The first gentle poke caused it to blink its eyes. The second one, a little harder, made it mewl. It sounded like a baby animal.

“Don’t do that.” Roddy said.

“You jealous?”

Nelson poked Roddy twice, hard and quickly, causing him to scoot backwards. He bumped into his Mom’s recipe boxes, and a thin dust rose around his head, causing him to sneeze.

Nelson resumed poking the gremlin. Roddy heard the creature mewl again and, between Nelson’s laughter and his own sneezes, thought he heard the thing growl.

He tried to tell Nelson to stop, but couldn’t talk for sneezing.

His eyes were mostly closed, but he saw the creature rise up on two legs, saw its coarse back hair stand up straight and sharp like a porcupine’s quills. He didn’t see it get the stick away from Nelson, or how Nelson ended up on the ground, backed into a corner of his own, but by then the sneezes had stopped.

The gremlin had the stick, and was poking Nelson. A jab here and there. Nelson had wrapped his arms around his head and buried his face. Where the skin of his arms was exposed, Roddy could see small pinpoints of blood.

He said, “Stop it.” But the creature didn’t stop, so he screamed, “STOP IT!”

It stopped, and it turned to face him.

Nelson made his escape back up the stair, crying.

Somehow, Roddy knew, the brat would get him in trouble for this.

Roddy’s back was in the corner, the gremlin between him and the stairs which were his only way to escape, but he wasn’t afraid. He and the gremlin had common enemies.

“Give me the stick!”

Looking ashamed, the gremlin shuffled forward and handed the stick to Roddy before dropping back down to all fours. It looked innocent again.

“You shouldn’t have done that.” He scolded, as he heard footsteps on the stairs. “Now shoo.”

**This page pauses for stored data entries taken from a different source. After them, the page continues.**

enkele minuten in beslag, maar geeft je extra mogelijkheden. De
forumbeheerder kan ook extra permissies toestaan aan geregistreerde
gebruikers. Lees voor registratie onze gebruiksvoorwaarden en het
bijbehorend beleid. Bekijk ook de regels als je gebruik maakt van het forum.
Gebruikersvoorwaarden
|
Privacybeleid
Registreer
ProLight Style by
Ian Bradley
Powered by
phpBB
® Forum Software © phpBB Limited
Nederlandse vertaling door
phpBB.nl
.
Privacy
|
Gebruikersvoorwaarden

The gremlin was gone, hidden away, by the time his mother reached him. Her face red and angry she shouted at him, “Roderick, how DARE you hurt your little brother that way. He’s bleeding, Roderick. Do you know what that means?”

She snatched the stick away and threw it into a corner, and slapped him hard across the face.

A small greenish brown hand reach out and sweep up the poking stick.

Naughty little gremlin, he thought, but secretly, he smiled. Their time to be the bullies would come soon enough.